Słupsk. Festiwal w cieniu oszczędności
Dziesięć teatrów od wczoraj bierze udział w III Międzynarodowym Festiwalu Teatrów Lalek Krajów Unii Europejskiej Eurofest 2012. Byłoby więcej, gdyby pomogło Ministerstwo Kultury i Dziedzictwa Narodowego.
- Występowaliśmy do ministerstwa o 100 tysięcy złotych na organizację festiwalu. Nie dostaliśmy tych pieniędzy - żali się Małgorzata Kamińska-Sobczyk, dyrektor Teatru Lalki Tęcza w Słupsku, który organizuje Eurofest. - Mamy tyle samo pieniędzy co podczas pierwszego festiwalu w 2003 roku, czyli 250 tysięcy złotych.
Pieniądze pochodzą z budżetu miasta oraz z dofinansowania samorządu województwa pomorskiego. Brak dotacji oznacza mniejszą liczbę zespołów teatralnych biorących udział w festiwalu. Miało ich być 15, ostatecznie pieniędzy wystarczyło jedynie na 10.
Mimo mniejszego niż zakładano budżetu impreza potrwa do czwartku, kiedy odbędą się oficjalne obchody 65-lecia słupskiej Tęczy. Jednak najbardziej kolorowy festiwalowy akcent czeka nas już dzisiaj.
Punktualnie w południe z placu Zwycięstwa wyruszy bajkowy korowód. Aktorzy biorący udział w Eurofeście, a także dzieci ze słupskich szkół i przedszkoli przejdą ulicami: Starzyńskiego, Wojska Polskiego do dworca i z powrotem, al. Sienkiewicza, ul. Grodzką i Mostnika na Rynek Rybacki. Tam o godz. 13.30 rozpocznie się jedyne festiwalowe przedstawienie plenerowe: "Trzech na źdźble słomy" [na zdjęciu] w wykonaniu Teatru Staffana Björklundsa ze Szwecji.
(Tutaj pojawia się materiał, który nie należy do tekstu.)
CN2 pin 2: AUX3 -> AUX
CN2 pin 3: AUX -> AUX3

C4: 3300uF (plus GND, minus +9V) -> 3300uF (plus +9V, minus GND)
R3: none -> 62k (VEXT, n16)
Podczas festiwalu na trzech słupskich scenach: w Tęczy, Sali Rycerskiej Muzeum Pomorza Środkowego oraz w Młodzieżowym Domu Kultury zobaczyć będzie można teatry m.in. z Niemiec, Czech, Szwecji, Finlandii, Hiszpanii i Finlandii. O darmowe wejściówki na poszczególne zaplanowane spektakle można jeszcze pytać w Tęczy.